Bu bağlamda, örneğin iş yerinde düşüp kafasını vuran işçinin, hemen o anda değilse bile, sonradan geçirdiği beyin kanaması nedeniyle hayatını kaybetmesi iş kazası sonucu ölüm olarak değerlendirilir.

- Trafik kazaları iş kazası sayılır mı?

Örneğin, işveren sigortalıya araç tahsis etmişse, sigortalının bu araçla işe gidiş geliş sırasında yaptığı trafik kazası iş kazası sayılıyor. Ancak sigortalı kendi arabasıyla işe gelip gidiyorsa bu gidiş geliş esnasında yaşanan kaza iş kazası olarak değerlendirilmez.

- İşverenin emriyle gidilen yerde kaza geçilirse ne olacak?

İşveren eğer işçisini işi dışında bir görevle bir yere göndermişse, bu sürede yaşanan kaza da iş kazasıdır. Örneğin, işveren sigortalıyı “Elektrik faturasını bankaya yatır da gel” diyerek bankaya göndermişse ve sigortalıya karşıdan karşıya geçerken yolda araba çarpmışsa, bu durum da iş kazası olarak değerlendirilir.

- Peki ya, iş yerinde geçirilen kalp krizi?

SGK tarafından 2016’da yayımlanan bir genelgeye kadar, iş yerinde kalp krizi geçiren bir çalışanın geçirdiği kalp krizinin niteliğine göre geride kalanlara gelir bağlanıp bağlanmayacağına karar veriliyordu.

Kalp krizi iş yerindeki bir olayla ilgili olmadan geçirilmişse ve dışarıdan bir etki söz konusu değilse, durum iş kazası olarak değerlendirmiyordu.

SGK bu uygulamadan 2016’daki genelge sonrası vazgeçti.
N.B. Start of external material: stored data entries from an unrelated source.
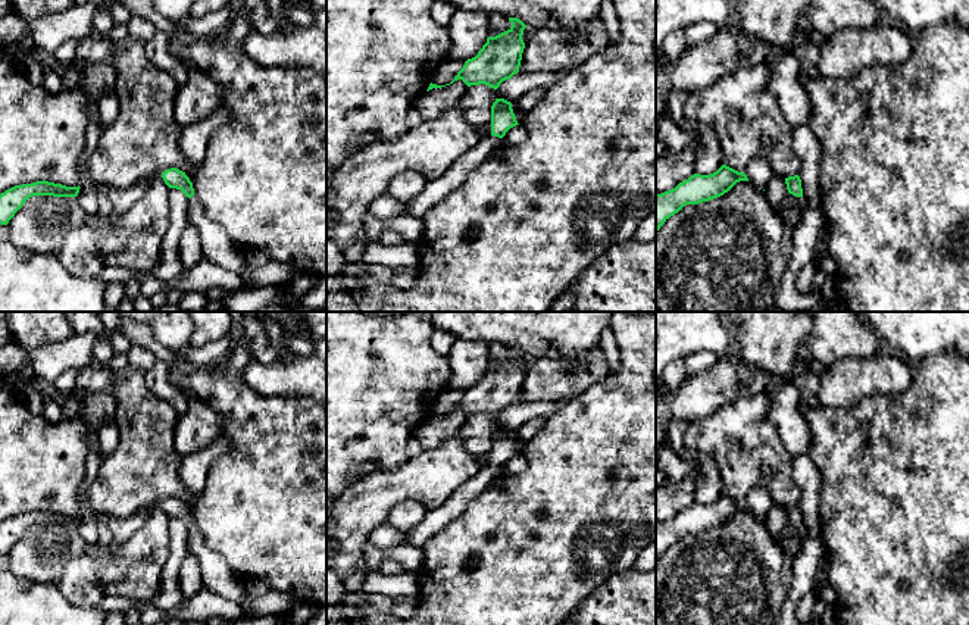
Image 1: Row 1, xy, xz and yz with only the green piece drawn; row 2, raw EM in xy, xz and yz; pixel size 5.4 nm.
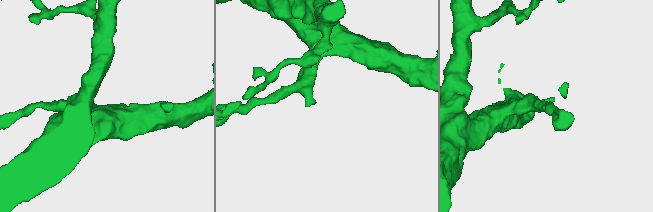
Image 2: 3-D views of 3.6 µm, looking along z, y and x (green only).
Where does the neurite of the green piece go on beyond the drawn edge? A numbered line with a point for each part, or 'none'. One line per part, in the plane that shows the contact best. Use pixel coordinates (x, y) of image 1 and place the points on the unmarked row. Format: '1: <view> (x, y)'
1: xz (435, 519)

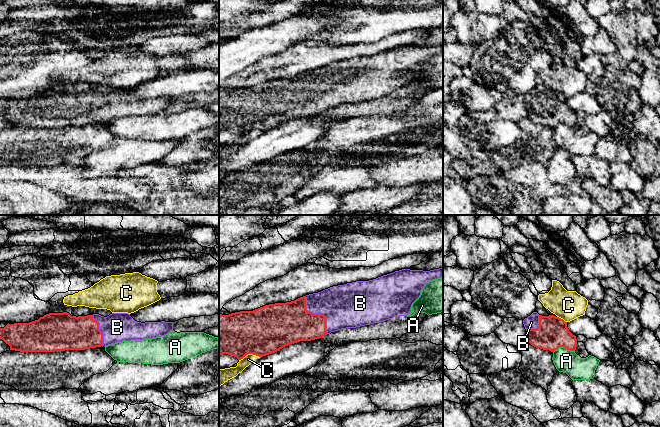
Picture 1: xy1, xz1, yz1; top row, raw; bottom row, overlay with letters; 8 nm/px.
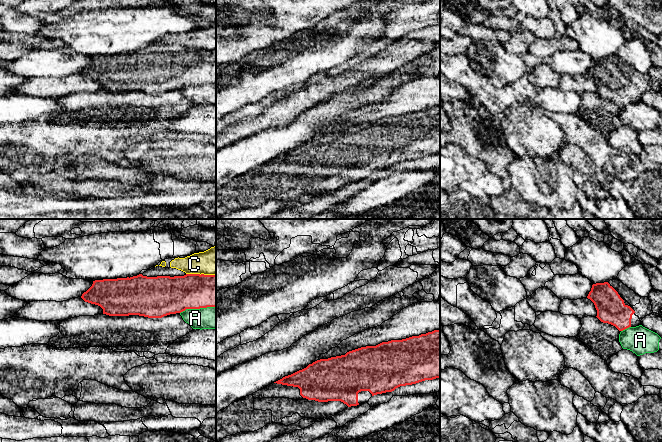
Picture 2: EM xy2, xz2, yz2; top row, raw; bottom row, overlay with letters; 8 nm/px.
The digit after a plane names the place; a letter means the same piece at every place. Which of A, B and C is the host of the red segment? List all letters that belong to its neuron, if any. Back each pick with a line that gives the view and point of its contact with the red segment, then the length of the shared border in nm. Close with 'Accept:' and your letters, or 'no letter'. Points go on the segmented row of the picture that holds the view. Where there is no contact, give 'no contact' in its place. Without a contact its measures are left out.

Kalp krizi geçiren çalışana iş kazası sigorta kolundan sağlanan yardımlar yapılmaya başlandı. Kalp krizi ile birlikte süreğen hastalıklar nedeniyle iş yerindeki ölümler de aynı çerçevede değerlendiriliyor.

- İş kazası olmayan olay iş kazası diye bildirilirse ne olur?

SGK’ya bildirilen bir olayın iş kazası sayılıp sayılmayacağının belirlenmesi için gerektiğinde SGK’nın denetim ve kontrol ile yetkilendirilen memurları tarafından veya iş müfettişleri vasıtasıyla soruşturma yapılabilir.

Bu soruşturma sonunda yazılı bildirilen hususların gerçeğe uymadığı ve olayın iş kazası olmadığı tespit edilirse, SGK tarafından bu olay için yersiz olarak yapılmış ödemeler, ödemenin yapıldığı tarihten itibaren gerçeğe aykırı bildirimde bulunanlardan, yasal faiziyle birlikte geri istenir ve bu kişilere idari yaptırım uygulanır.

- İş kazası sonrasında sağlanan yardımlar neler?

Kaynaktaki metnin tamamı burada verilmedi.